(Task to complete) Print the listing below exactly, images excluded.

(Exercise material)
--------------------
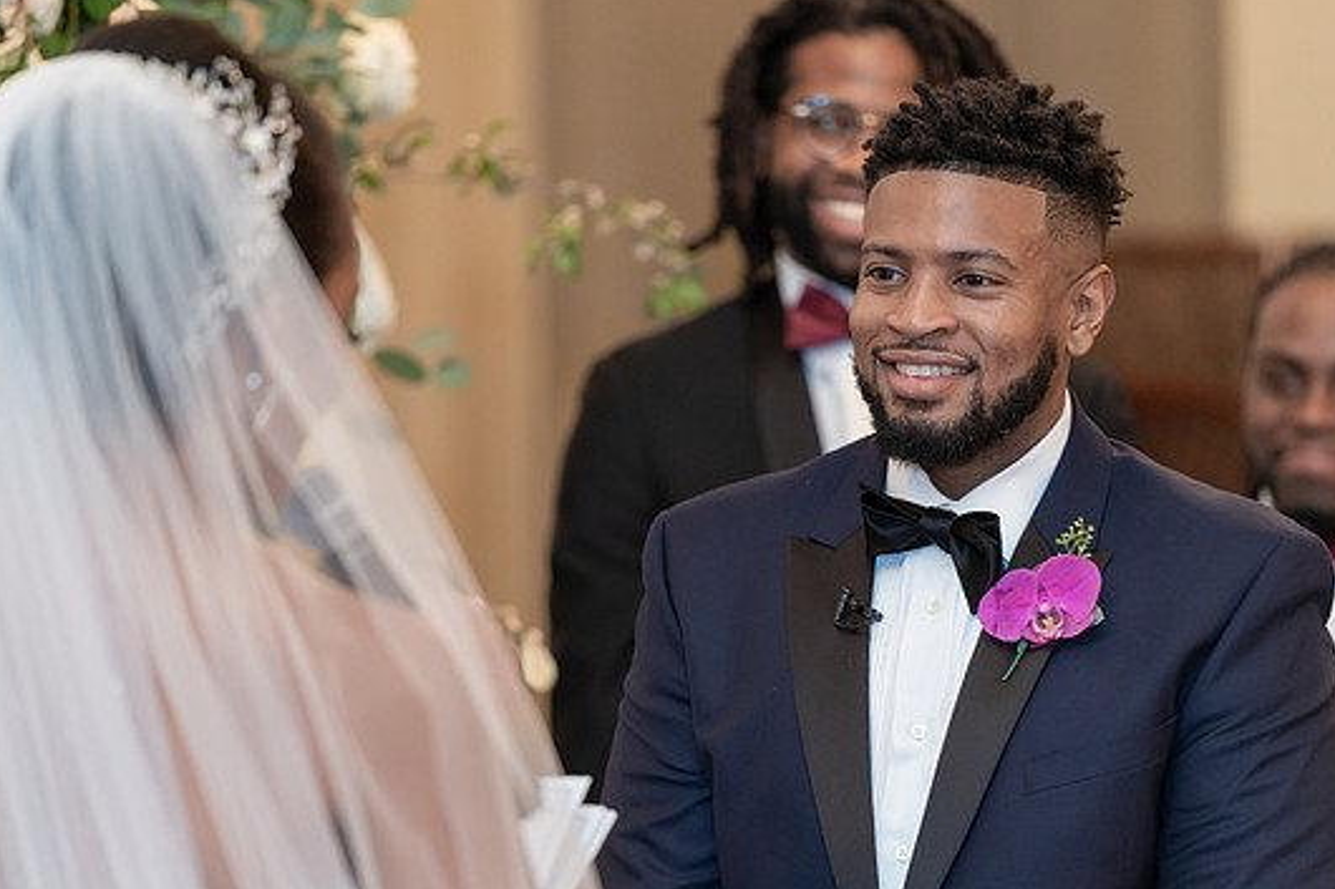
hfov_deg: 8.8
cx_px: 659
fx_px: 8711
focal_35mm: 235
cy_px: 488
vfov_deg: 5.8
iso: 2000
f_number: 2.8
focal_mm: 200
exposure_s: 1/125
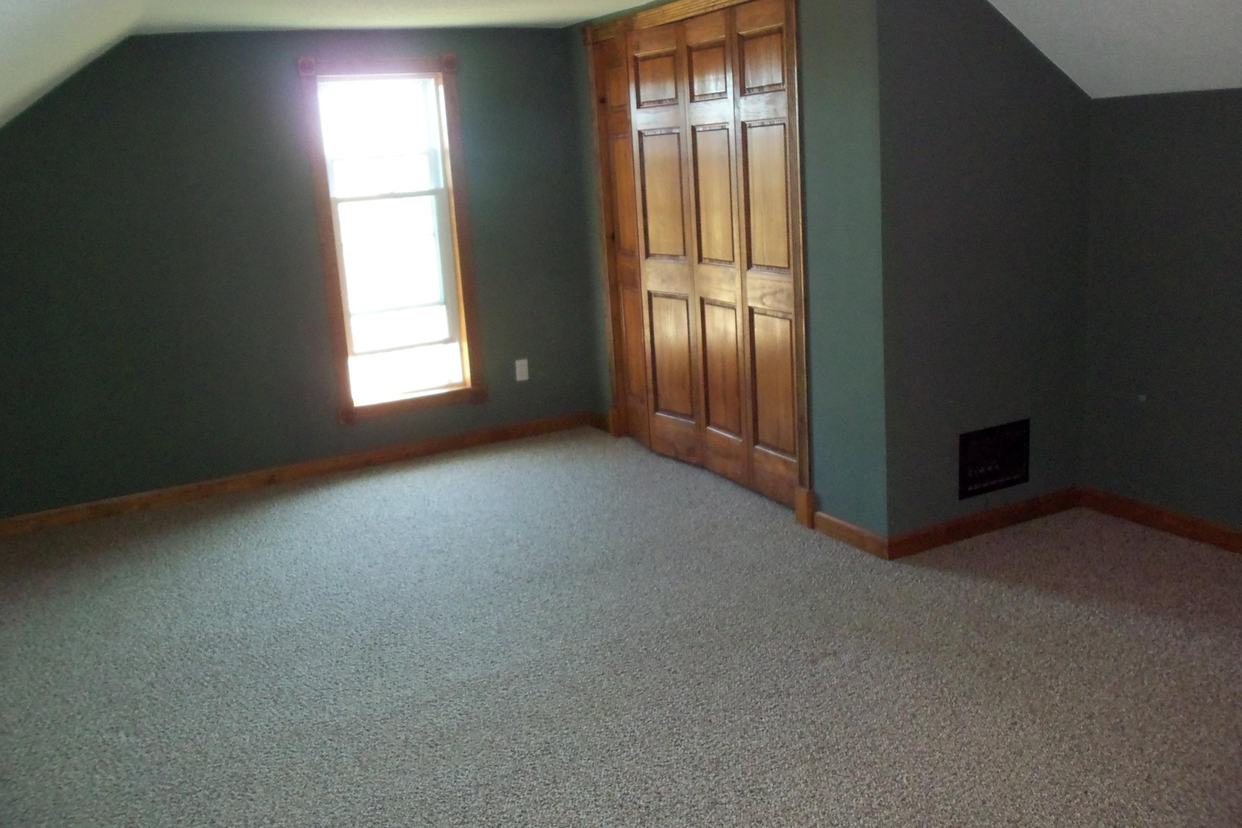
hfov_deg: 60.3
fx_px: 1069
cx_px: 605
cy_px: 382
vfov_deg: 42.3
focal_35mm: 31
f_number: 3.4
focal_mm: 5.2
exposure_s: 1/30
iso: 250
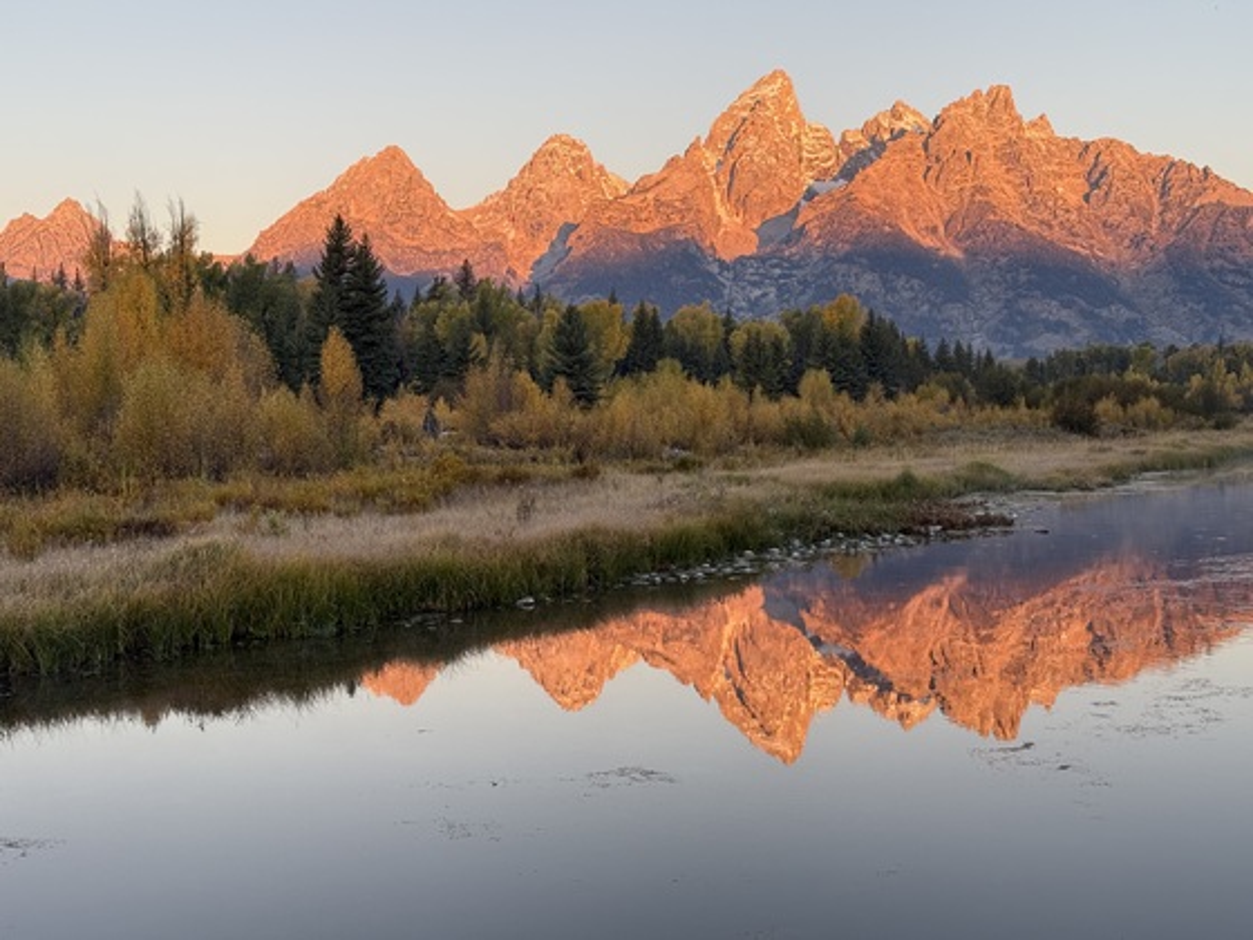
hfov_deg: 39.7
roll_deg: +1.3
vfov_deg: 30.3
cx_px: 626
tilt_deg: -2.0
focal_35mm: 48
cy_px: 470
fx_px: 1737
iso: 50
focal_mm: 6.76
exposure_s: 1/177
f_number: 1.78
--------------------
(Answer to the exercise)
hfov_deg: 8.8
cx_px: 659
fx_px: 8711
focal_35mm: 235
cy_px: 488
vfov_deg: 5.8
iso: 2000
f_number: 2.8
focal_mm: 200
exposure_s: 1/125
hfov_deg: 60.3
fx_px: 1069
cx_px: 605
cy_px: 382
vfov_deg: 42.3
focal_35mm: 31
f_number: 3.4
focal_mm: 5.2
exposure_s: 1/30
iso: 250
hfov_deg: 39.7
roll_deg: +1.3
vfov_deg: 30.3
cx_px: 626
tilt_deg: -2.0
focal_35mm: 48
cy_px: 470
fx_px: 1737
iso: 50
focal_mm: 6.76
exposure_s: 1/177
f_number: 1.78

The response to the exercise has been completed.